▸ **PROBLEM STATEMENT**
Can you copy out the entries line for line, beginning at the very first line and going on through the line that contains "Ingekocht door", with both of those lines included?

-*-

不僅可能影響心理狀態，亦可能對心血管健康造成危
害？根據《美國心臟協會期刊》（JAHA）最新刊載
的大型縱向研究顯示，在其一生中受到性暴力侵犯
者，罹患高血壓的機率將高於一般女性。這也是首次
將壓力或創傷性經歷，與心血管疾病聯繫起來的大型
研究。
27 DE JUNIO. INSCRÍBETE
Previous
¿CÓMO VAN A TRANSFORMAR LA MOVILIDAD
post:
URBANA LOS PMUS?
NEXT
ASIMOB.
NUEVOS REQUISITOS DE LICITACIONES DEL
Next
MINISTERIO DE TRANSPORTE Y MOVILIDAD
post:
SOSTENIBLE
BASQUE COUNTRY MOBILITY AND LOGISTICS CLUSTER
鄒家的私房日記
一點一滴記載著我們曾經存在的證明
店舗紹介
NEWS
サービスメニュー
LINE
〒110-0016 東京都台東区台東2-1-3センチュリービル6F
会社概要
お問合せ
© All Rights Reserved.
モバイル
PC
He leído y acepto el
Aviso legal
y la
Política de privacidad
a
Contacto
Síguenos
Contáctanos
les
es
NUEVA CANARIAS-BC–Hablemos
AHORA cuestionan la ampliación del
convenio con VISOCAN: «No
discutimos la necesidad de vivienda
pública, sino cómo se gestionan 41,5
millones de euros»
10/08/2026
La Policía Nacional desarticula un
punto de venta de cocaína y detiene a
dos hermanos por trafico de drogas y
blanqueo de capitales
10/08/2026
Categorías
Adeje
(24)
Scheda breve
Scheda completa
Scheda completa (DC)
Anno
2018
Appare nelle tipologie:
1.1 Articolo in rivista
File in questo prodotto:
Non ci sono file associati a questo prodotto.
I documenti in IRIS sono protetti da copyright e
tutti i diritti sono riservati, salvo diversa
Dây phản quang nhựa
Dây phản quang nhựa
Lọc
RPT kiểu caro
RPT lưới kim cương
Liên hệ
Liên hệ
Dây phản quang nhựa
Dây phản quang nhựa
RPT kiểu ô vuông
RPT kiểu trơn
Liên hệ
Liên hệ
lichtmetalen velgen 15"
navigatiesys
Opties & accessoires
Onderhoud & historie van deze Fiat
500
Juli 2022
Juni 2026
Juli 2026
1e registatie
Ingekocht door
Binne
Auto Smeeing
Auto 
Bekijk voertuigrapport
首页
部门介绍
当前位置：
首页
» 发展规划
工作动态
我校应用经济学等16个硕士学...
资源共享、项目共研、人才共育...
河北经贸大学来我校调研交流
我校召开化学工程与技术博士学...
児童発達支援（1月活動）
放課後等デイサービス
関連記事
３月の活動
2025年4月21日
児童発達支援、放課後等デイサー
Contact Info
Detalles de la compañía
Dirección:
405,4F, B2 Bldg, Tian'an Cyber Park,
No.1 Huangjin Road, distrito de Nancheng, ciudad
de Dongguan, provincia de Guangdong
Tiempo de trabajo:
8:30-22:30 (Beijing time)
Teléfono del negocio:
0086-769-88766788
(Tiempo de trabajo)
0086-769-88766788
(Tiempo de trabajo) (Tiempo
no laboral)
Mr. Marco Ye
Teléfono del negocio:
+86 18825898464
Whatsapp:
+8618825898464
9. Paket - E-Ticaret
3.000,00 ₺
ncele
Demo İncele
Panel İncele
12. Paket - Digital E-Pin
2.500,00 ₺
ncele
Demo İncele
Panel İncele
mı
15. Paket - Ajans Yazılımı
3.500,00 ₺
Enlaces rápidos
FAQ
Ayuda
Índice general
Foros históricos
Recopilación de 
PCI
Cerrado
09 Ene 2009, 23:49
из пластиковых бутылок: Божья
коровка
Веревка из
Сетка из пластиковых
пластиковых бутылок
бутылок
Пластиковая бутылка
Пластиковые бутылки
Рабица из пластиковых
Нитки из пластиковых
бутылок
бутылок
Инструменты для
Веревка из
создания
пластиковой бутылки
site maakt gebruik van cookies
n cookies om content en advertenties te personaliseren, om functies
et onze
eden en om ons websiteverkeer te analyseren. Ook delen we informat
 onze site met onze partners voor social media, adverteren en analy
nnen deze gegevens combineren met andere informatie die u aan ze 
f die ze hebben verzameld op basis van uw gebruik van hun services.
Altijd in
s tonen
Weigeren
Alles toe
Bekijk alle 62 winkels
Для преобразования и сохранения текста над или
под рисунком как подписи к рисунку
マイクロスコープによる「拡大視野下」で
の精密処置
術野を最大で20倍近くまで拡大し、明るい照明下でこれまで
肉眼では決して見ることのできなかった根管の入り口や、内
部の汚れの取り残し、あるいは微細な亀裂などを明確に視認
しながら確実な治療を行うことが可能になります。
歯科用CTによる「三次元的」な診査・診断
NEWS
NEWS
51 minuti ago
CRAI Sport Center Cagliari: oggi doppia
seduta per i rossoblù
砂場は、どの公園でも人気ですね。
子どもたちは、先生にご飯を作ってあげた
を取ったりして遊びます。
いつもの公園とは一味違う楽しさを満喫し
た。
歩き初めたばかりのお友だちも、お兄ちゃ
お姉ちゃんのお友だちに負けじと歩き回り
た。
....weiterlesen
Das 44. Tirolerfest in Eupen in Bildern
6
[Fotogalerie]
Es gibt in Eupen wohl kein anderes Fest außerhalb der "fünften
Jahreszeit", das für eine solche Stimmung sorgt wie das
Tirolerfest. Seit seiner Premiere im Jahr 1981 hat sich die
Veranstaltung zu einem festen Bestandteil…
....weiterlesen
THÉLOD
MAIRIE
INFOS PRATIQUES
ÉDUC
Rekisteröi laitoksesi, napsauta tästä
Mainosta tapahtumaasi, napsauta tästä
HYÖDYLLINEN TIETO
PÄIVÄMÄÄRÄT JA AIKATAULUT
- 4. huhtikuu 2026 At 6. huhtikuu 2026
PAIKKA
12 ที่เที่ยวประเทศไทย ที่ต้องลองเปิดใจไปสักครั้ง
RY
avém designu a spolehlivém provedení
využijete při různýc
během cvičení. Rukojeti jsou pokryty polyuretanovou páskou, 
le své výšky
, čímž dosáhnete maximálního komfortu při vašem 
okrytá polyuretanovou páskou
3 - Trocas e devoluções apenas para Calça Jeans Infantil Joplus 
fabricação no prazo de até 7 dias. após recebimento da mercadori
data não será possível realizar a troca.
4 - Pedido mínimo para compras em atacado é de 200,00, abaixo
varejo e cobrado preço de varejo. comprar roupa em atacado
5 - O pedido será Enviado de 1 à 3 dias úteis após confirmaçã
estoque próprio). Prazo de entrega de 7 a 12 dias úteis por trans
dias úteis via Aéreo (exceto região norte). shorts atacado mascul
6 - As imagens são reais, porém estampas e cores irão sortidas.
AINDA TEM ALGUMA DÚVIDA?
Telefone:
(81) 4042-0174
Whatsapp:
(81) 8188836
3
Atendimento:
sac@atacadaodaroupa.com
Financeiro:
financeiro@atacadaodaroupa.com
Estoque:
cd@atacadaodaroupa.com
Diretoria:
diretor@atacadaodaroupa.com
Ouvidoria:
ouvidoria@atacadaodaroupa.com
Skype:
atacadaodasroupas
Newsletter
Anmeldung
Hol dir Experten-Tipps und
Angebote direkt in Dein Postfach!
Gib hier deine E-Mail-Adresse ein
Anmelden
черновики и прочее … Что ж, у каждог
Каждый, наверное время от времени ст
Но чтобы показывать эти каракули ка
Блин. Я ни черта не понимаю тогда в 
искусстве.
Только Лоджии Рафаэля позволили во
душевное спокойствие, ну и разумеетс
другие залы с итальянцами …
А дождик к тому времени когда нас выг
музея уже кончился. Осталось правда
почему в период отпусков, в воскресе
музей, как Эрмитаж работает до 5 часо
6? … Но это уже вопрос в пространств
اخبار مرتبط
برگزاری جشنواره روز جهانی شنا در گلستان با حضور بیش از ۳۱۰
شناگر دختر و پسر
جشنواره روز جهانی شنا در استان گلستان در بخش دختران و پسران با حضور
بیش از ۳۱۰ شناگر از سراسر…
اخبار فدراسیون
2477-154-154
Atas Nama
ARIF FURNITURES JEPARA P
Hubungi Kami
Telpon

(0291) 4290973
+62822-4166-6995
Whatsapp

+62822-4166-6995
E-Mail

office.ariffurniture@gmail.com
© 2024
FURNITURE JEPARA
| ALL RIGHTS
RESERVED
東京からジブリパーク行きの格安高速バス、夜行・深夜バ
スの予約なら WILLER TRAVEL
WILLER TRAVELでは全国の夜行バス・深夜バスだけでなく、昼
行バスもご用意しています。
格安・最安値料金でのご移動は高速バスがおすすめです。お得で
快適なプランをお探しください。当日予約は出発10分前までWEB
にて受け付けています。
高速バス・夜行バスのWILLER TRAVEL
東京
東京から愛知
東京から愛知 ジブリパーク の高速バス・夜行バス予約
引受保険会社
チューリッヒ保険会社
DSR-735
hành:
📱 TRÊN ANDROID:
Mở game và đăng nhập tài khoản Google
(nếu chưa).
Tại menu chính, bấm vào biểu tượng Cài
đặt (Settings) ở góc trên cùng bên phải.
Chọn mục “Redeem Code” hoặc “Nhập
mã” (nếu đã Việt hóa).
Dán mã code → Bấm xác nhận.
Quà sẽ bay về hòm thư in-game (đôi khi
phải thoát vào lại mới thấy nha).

-*-

▸ **SOLUTION BELOW**
不僅可能影響心理狀態，亦可能對心血管健康造成危
害？根據《美國心臟協會期刊》（JAHA）最新刊載
的大型縱向研究顯示，在其一生中受到性暴力侵犯
者，罹患高血壓的機率將高於一般女性。這也是首次
將壓力或創傷性經歷，與心血管疾病聯繫起來的大型
研究。
27 DE JUNIO. INSCRÍBETE
Previous
¿CÓMO VAN A TRANSFORMAR LA MOVILIDAD
post:
URBANA LOS PMUS?
NEXT
ASIMOB.
NUEVOS REQUISITOS DE LICITACIONES DEL
Next
MINISTERIO DE TRANSPORTE Y MOVILIDAD
post:
SOSTENIBLE
BASQUE COUNTRY MOBILITY AND LOGISTICS CLUSTER
鄒家的私房日記
一點一滴記載著我們曾經存在的證明
店舗紹介
NEWS
サービスメニュー
LINE
〒110-0016 東京都台東区台東2-1-3センチュリービル6F
会社概要
お問合せ
© All Rights Reserved.
モバイル
PC
He leído y acepto el
Aviso legal
y la
Política de privacidad
a
Contacto
Síguenos
Contáctanos
les
es
NUEVA CANARIAS-BC–Hablemos
AHORA cuestionan la ampliación del
convenio con VISOCAN: «No
discutimos la necesidad de vivienda
pública, sino cómo se gestionan 41,5
millones de euros»
10/08/2026
La Policía Nacional desarticula un
punto de venta de cocaína y detiene a
dos hermanos por trafico de drogas y
blanqueo de capitales
10/08/2026
Categorías
Adeje
(24)
Scheda breve
Scheda completa
Scheda completa (DC)
Anno
2018
Appare nelle tipologie:
1.1 Articolo in rivista
File in questo prodotto:
Non ci sono file associati a questo prodotto.
I documenti in IRIS sono protetti da copyright e
tutti i diritti sono riservati, salvo diversa
Dây phản quang nhựa
Dây phản quang nhựa
Lọc
RPT kiểu caro
RPT lưới kim cương
Liên hệ
Liên hệ
Dây phản quang nhựa
Dây phản quang nhựa
RPT kiểu ô vuông
RPT kiểu trơn
Liên hệ
Liên hệ
lichtmetalen velgen 15"
navigatiesys
Opties & accessoires
Onderhoud & historie van deze Fiat
500
Juli 2022
Juni 2026
Juli 2026
1e registatie
Ingekocht door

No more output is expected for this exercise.